A short note on the term’s roots, and why it keeps surviving
Wildcatting has deep roots in U.S. petroleum history. The Drake Well, which helped launch the early American oil industry, struck oil in 1859 in Pennsylvania. (Drake Well Museum)
Pennsylvania’s Oil Creek region, now interpreted through sites like Oil Creek State Park, uses “wildcat” terminology directly in its public history materials. DCNR even connects the name “Wildcat Hollow” to those early exploratory wells and their low chances. (Pennsylvania DCNR)
That history helps explain why writers still use the word today. It compresses a lot of meaning into one term. It signals uncertainty, ambition, and the real possibility of failure.
Where Landman fits in (and why viewers keep hearing the word)
As of December 2025, the Houston Chronicle reported that Paramount+ renewed Landman for a third season. The Chronicle also reported that Season 2 premiered Nov. 16. It described the series as co-created by Taylor Sheridan and Christian Wallace, and based on Wallace’s “Boomtown” podcast. (Houston Chronicle, Dec. 2025)
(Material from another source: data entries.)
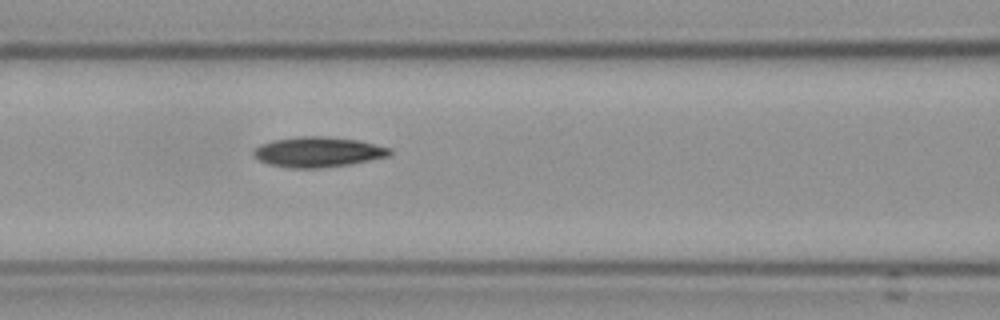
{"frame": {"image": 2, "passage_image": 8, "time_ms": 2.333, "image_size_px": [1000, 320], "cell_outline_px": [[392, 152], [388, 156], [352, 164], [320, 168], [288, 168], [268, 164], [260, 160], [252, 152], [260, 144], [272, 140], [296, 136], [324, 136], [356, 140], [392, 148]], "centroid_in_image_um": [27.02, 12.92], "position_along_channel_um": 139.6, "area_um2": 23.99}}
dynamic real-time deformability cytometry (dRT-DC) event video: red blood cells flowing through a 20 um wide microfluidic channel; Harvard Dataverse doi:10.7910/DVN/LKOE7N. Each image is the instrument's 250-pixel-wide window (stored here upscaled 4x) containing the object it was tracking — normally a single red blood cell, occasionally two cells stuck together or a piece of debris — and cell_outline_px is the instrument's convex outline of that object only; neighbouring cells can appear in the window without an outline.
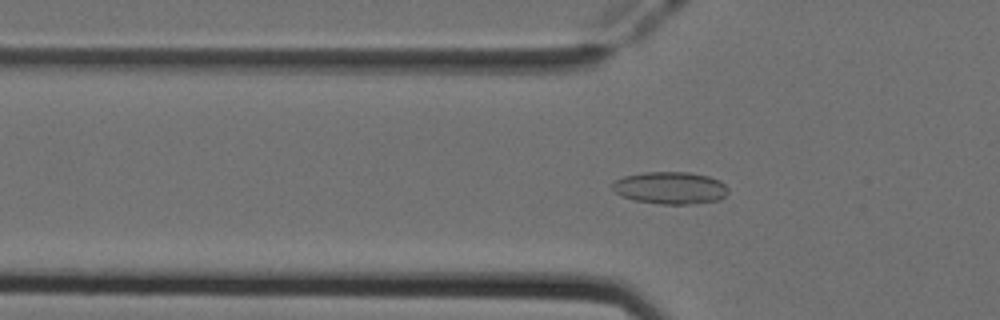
{"species": "Egyptian fruit bat (a non-hibernating species)", "species_latin": "Rousettus aegyptiacus", "temperature_condition": "cold", "stored_images_in_passage": 25, "camera_frame_rate_fps": 3000, "um_per_image_px": 0.085, "animal": {"sex": "female"}, "frame": {"image": 1, "passage_image": 6, "time_ms": 1.667, "image_size_px": [1000, 320], "cell_outline_px": [[728, 192], [720, 200], [696, 204], [660, 204], [636, 200], [624, 196], [616, 192], [612, 188], [612, 184], [616, 180], [624, 176], [648, 172], [688, 172], [708, 176], [720, 180], [728, 188]], "centroid_in_image_um": [57.02, 15.97], "position_along_channel_um": 68.8, "area_um2": 21.68}}
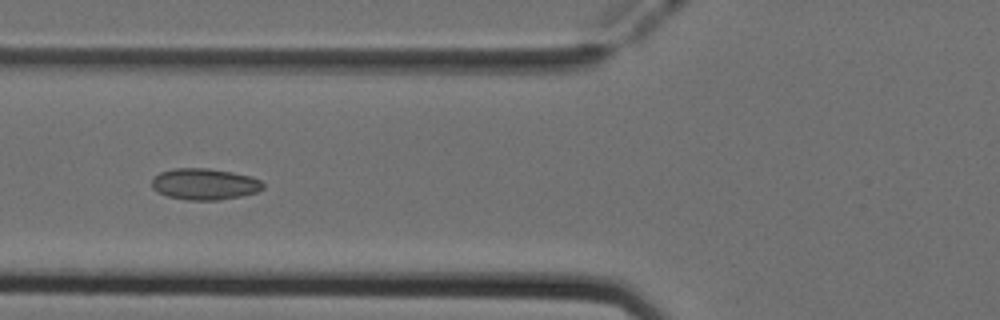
{"frame": {"image": 2, "passage_image": 9, "time_ms": 2.667, "image_size_px": [1000, 320], "cell_outline_px": [[264, 188], [256, 192], [240, 196], [220, 200], [188, 200], [168, 196], [156, 192], [152, 188], [152, 180], [160, 172], [172, 168], [208, 168], [232, 172], [248, 176], [260, 180], [264, 184]], "centroid_in_image_um": [17.37, 15.65], "position_along_channel_um": 108.4, "area_um2": 20.29}}
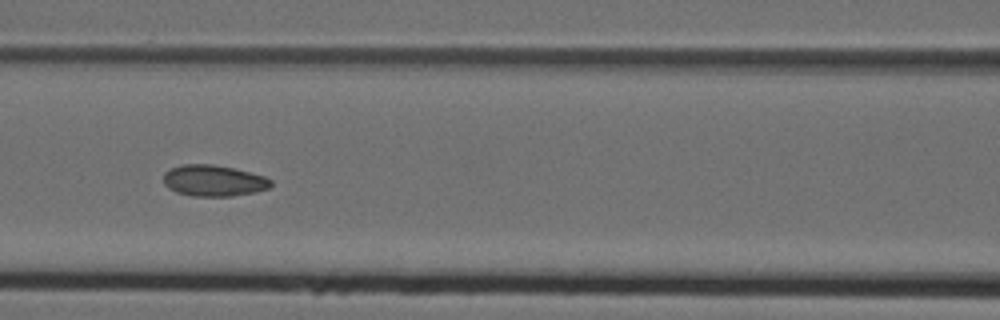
{"frame": {"image": 3, "passage_image": 12, "time_ms": 3.667, "image_size_px": [1000, 320], "cell_outline_px": [[272, 184], [268, 188], [256, 192], [232, 196], [192, 196], [176, 192], [168, 188], [164, 184], [164, 172], [180, 164], [212, 164], [232, 168], [264, 176], [272, 180]], "centroid_in_image_um": [18.14, 15.36], "position_along_channel_um": 148.5, "area_um2": 19.54}}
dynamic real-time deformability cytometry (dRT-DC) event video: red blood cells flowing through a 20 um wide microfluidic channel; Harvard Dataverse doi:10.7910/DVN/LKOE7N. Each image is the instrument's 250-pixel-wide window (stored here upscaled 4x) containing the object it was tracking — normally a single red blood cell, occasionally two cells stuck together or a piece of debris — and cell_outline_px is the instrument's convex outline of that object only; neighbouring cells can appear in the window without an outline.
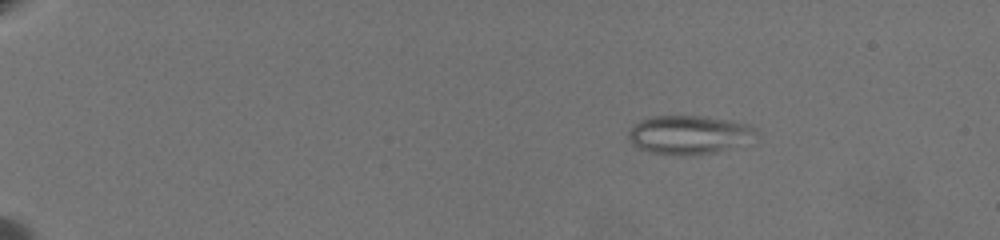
{"species": "common noctule bat (a hibernating species)", "species_latin": "Nyctalus noctula", "temperature_condition": "warm", "stored_images_in_passage": 65, "camera_frame_rate_fps": 3000, "um_per_image_px": 0.085, "animal": {"sex": "female", "body_mass_g": 19.5, "forearm_length_mm": 54.1}, "frame": {"image": 1, "passage_image": 12, "time_ms": 3.667, "image_size_px": [1000, 240], "cell_outline_px": [[760, 144], [716, 152], [684, 156], [648, 152], [636, 148], [628, 140], [628, 132], [636, 124], [644, 120], [656, 116], [700, 116], [728, 120], [744, 124], [760, 132]], "centroid_in_image_um": [58.73, 11.5], "position_along_channel_um": 26.3, "area_um2": 29.71}}
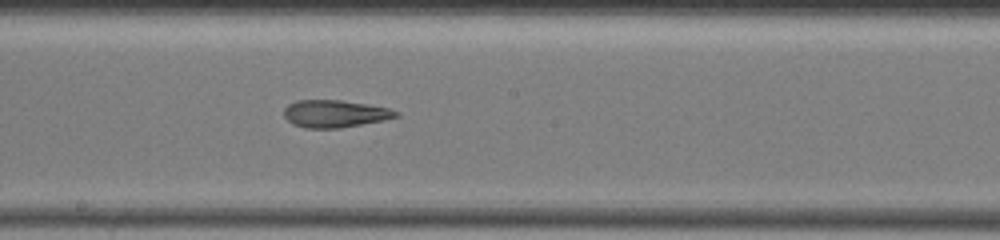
{"frame": {"image": 2, "passage_image": 40, "time_ms": 13.0, "image_size_px": [1000, 240], "cell_outline_px": [[400, 116], [340, 128], [304, 128], [288, 120], [284, 116], [284, 108], [288, 104], [296, 100], [340, 100], [388, 108], [400, 112]], "centroid_in_image_um": [28.43, 9.66], "position_along_channel_um": 219.8, "area_um2": 17.57}}
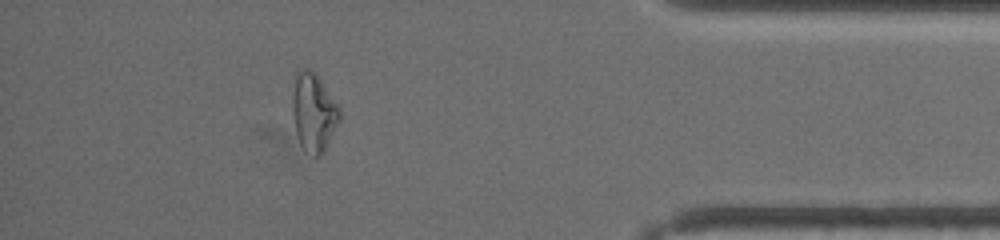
{"frame": {"image": 3, "passage_image": 59, "time_ms": 19.333, "image_size_px": [1000, 240], "cell_outline_px": [[340, 120], [324, 152], [320, 156], [312, 156], [304, 152], [296, 136], [292, 112], [292, 108], [296, 72], [304, 68], [308, 68], [320, 80], [340, 108]], "centroid_in_image_um": [26.65, 9.62], "position_along_channel_um": 408.5, "area_um2": 21.39}, "authors_computed_cell_mechanics": {"area_um2": 21.6172, "velocity_mm_per_s": 3.4548, "shape_relaxation_time_tau1_ms": null, "shape_relaxation_time_tau2_ms": 2.0107, "deformation_change_tau1": null, "deformation_change_tau2": 0.117}}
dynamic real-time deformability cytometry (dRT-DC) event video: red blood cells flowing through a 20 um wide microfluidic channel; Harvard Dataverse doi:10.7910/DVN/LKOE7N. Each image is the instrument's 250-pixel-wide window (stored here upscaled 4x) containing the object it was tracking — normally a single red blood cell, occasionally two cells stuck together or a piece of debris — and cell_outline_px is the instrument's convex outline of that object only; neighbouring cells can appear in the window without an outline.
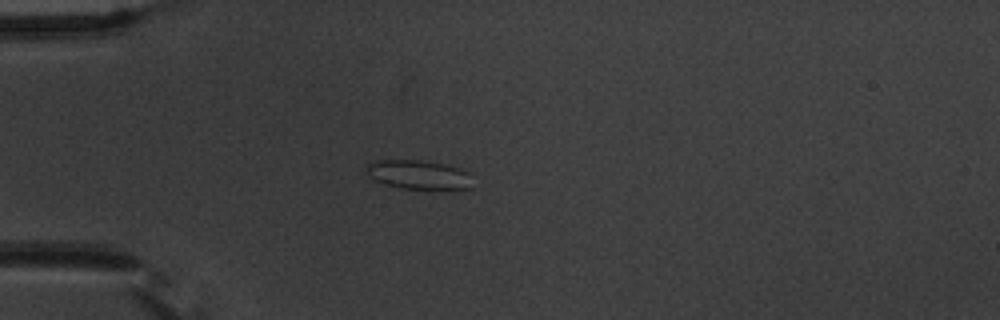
{"species": "common noctule bat (a hibernating species)", "species_latin": "Nyctalus noctula", "temperature_condition": "warm", "stored_images_in_passage": 41, "camera_frame_rate_fps": 3000, "um_per_image_px": 0.085, "animal": {"sex": "male", "body_mass_g": 20.1, "forearm_length_mm": 53.5}, "frame": {"image": 1, "passage_image": 1, "time_ms": 0.0, "image_size_px": [1000, 320], "cell_outline_px": [[472, 188], [440, 192], [400, 188], [376, 180], [368, 176], [364, 172], [364, 168], [368, 164], [376, 160], [420, 160], [460, 168], [468, 172]], "centroid_in_image_um": [35.6, 14.9], "position_along_channel_um": 49.4, "area_um2": 18.61}}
That context matters for terminology. Shows built around landwork, leases, drilling decisions, and corporate conflict naturally use words like “wildcat.” The term sits at the crossroads of geology, money, and persuasion. It also fits the landman’s world because leases can be signed before the results exist.
What Happens Next
If you keep watching Landman, listen for how characters use “wildcatting” as a signal about risk. Sometimes it will describe geography, meaning outside proven production. Other times it will describe a first attempt in an area. In both cases, the factual core stays the same. Wildcatting means drilling before the rock has proven itself.
For future episodes and future headlines, one detail can help you decode the stakes fast. Ask whether the well is classified as development or exploratory, and whether it sits inside a proved area. EIA’s definitions give you that framework. From there, the business tension is easy to understand. A company can spend millions on a single well, and still end up with a dry hole.